# Description of the task:
Reproduce the records below word for word, leaving out the pictures.
= = = = =
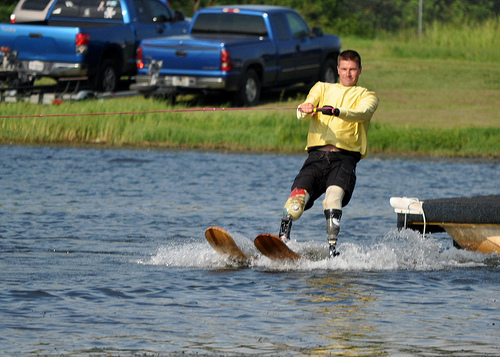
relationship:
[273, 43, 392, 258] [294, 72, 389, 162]
guy wearing shirt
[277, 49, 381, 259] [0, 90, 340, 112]
guy holding on to rope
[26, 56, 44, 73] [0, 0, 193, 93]
license plate on blue truck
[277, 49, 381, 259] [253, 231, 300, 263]
guy riding ski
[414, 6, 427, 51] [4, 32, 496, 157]
pole in field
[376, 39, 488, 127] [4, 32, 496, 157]
grass in field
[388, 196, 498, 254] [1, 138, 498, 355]
dock in water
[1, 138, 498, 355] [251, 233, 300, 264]
water splashing from ski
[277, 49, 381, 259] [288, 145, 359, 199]
guy wearing shorts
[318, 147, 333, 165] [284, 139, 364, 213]
drawstring on shorts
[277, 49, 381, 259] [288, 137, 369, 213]
guy wearing shorts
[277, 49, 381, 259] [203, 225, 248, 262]
guy on ski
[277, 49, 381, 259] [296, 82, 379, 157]
guy wearing top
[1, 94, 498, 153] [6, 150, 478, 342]
grass along water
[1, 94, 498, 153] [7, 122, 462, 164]
grass along bank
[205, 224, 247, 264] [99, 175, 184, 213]
ski on water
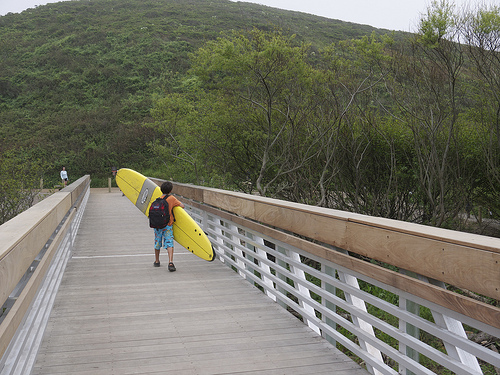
= = = = =
# Solution:
relationship:
[273, 43, 392, 258] [294, 72, 389, 162]
guy wearing shirt
[277, 49, 381, 259] [0, 90, 340, 112]
guy holding on to rope
[26, 56, 44, 73] [0, 0, 193, 93]
license plate on blue truck
[277, 49, 381, 259] [253, 231, 300, 263]
guy riding ski
[414, 6, 427, 51] [4, 32, 496, 157]
pole in field
[376, 39, 488, 127] [4, 32, 496, 157]
grass in field
[388, 196, 498, 254] [1, 138, 498, 355]
dock in water
[1, 138, 498, 355] [251, 233, 300, 264]
water splashing from ski
[277, 49, 381, 259] [288, 145, 359, 199]
guy wearing shorts
[318, 147, 333, 165] [284, 139, 364, 213]
drawstring on shorts
[277, 49, 381, 259] [288, 137, 369, 213]
guy wearing shorts
[277, 49, 381, 259] [203, 225, 248, 262]
guy on ski
[277, 49, 381, 259] [296, 82, 379, 157]
guy wearing top
[1, 94, 498, 153] [6, 150, 478, 342]
grass along water
[1, 94, 498, 153] [7, 122, 462, 164]
grass along bank
[205, 224, 247, 264] [99, 175, 184, 213]
ski on water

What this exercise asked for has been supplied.